### Stated task
Extract the lines below from the one containing "family: Caprifoliaceae" through the one containing "genus: Spheniscus", both included, and reproduce them verbatim.

-------- Data section

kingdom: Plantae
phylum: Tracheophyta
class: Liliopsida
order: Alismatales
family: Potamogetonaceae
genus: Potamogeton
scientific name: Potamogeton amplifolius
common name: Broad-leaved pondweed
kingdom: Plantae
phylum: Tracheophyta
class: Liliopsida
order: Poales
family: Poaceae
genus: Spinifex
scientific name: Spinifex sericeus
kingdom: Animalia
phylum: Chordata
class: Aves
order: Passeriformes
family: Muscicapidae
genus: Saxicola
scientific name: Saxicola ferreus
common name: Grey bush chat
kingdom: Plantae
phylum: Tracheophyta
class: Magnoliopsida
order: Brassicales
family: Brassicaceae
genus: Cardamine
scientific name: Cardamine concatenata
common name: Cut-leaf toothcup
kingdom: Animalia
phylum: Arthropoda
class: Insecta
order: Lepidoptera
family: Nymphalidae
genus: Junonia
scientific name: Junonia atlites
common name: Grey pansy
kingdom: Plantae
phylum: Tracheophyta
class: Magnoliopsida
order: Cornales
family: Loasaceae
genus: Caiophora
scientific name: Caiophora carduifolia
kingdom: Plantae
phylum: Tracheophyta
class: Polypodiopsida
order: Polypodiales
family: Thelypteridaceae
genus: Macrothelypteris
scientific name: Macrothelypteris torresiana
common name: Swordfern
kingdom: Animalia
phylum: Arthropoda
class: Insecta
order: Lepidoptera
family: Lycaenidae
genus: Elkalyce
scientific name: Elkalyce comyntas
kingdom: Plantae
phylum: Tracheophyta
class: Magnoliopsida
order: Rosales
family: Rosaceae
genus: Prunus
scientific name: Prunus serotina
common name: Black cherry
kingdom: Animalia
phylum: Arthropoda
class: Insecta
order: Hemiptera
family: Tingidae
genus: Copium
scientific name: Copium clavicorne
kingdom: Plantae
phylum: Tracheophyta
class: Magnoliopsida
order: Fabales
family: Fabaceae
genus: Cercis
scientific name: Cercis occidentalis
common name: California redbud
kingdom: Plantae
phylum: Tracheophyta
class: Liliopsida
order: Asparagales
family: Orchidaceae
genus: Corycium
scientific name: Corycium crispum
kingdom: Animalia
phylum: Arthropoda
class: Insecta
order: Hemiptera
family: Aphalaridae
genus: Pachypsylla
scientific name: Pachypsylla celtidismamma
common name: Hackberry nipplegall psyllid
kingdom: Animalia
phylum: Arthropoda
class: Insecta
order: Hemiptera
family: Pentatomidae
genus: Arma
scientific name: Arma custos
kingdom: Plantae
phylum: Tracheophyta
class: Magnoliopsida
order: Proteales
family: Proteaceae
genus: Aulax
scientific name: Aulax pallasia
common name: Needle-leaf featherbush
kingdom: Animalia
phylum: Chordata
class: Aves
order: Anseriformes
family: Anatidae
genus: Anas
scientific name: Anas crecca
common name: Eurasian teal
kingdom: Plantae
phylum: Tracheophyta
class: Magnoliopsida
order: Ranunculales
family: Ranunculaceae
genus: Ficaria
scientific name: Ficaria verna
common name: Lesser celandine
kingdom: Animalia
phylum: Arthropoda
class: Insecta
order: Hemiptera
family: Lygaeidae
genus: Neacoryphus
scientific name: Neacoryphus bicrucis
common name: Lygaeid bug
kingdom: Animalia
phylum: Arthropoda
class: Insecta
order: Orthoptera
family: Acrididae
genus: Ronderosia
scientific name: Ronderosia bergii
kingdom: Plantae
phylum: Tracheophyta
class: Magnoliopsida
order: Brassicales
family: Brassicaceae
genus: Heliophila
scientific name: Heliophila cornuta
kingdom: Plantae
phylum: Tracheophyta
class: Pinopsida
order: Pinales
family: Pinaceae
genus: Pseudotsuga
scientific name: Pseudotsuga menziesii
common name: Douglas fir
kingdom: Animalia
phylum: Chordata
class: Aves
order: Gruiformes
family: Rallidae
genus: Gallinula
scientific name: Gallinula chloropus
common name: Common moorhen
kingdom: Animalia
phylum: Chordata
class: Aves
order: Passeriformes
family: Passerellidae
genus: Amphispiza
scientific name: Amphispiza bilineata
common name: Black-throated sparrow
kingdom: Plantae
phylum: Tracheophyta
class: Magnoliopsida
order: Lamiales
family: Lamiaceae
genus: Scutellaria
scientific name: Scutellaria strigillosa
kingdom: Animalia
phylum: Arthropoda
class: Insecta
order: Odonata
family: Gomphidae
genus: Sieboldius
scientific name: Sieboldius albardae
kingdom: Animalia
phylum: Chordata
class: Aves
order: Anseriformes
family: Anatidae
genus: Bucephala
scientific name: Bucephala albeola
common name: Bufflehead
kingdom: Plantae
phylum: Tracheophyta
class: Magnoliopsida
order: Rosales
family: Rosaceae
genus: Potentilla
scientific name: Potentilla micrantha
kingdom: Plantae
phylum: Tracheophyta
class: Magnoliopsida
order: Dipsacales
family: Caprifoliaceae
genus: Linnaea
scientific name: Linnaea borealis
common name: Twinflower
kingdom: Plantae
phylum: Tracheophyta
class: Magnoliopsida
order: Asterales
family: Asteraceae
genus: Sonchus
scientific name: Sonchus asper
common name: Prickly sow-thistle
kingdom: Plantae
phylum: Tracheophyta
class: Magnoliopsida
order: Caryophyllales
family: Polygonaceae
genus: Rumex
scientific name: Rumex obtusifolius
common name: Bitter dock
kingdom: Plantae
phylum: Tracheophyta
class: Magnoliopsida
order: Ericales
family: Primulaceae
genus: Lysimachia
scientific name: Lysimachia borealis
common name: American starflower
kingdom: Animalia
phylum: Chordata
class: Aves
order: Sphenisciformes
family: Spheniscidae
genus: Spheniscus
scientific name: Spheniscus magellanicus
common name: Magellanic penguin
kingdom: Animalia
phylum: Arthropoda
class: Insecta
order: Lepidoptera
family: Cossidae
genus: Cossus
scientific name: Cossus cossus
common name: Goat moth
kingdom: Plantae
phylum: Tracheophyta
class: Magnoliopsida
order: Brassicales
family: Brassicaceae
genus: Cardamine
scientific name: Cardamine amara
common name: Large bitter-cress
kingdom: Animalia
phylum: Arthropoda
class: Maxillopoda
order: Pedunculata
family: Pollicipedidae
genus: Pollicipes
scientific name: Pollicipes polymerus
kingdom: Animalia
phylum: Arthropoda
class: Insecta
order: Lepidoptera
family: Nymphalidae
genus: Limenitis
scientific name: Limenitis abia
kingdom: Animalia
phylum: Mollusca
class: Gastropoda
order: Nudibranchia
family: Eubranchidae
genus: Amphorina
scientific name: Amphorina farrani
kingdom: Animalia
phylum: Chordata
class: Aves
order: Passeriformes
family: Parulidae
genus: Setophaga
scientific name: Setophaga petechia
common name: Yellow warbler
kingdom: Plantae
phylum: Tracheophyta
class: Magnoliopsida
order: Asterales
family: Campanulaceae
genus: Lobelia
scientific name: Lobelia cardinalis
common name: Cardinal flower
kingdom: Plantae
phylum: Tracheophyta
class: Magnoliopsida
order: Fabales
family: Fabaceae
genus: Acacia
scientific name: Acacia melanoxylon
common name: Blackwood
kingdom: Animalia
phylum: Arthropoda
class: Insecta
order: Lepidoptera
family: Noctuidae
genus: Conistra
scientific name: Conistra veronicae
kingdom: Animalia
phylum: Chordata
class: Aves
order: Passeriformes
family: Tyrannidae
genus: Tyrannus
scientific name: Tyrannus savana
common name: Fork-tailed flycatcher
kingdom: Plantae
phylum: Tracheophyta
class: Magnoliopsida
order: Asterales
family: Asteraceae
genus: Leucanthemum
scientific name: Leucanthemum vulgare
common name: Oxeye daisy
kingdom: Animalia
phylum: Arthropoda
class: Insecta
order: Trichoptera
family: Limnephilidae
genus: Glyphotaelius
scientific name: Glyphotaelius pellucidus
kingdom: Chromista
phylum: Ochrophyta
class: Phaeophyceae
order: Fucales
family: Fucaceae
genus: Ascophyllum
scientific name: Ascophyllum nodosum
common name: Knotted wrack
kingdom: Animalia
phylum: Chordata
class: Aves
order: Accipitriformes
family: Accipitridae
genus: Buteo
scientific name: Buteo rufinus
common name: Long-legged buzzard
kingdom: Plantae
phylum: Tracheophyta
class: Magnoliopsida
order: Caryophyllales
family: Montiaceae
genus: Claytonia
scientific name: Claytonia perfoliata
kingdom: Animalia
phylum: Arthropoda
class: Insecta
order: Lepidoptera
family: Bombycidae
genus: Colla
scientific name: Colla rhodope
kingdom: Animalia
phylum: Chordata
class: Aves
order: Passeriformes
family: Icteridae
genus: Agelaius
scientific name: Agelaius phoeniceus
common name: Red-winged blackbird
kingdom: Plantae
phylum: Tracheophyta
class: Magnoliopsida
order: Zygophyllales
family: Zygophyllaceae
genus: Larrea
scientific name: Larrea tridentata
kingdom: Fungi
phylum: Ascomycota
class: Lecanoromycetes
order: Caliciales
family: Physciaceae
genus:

----------------

### Result of this exercise
family: Caprifoliaceae
genus: Linnaea
scientific name: Linnaea borealis
common name: Twinflower
kingdom: Plantae
phylum: Tracheophyta
class: Magnoliopsida
order: Asterales
family: Asteraceae
genus: Sonchus
scientific name: Sonchus asper
common name: Prickly sow-thistle
kingdom: Plantae
phylum: Tracheophyta
class: Magnoliopsida
order: Caryophyllales
family: Polygonaceae
genus: Rumex
scientific name: Rumex obtusifolius
common name: Bitter dock
kingdom: Plantae
phylum: Tracheophyta
class: Magnoliopsida
order: Ericales
family: Primulaceae
genus: Lysimachia
scientific name: Lysimachia borealis
common name: American starflower
kingdom: Animalia
phylum: Chordata
class: Aves
order: Sphenisciformes
family: Spheniscidae
genus: Spheniscus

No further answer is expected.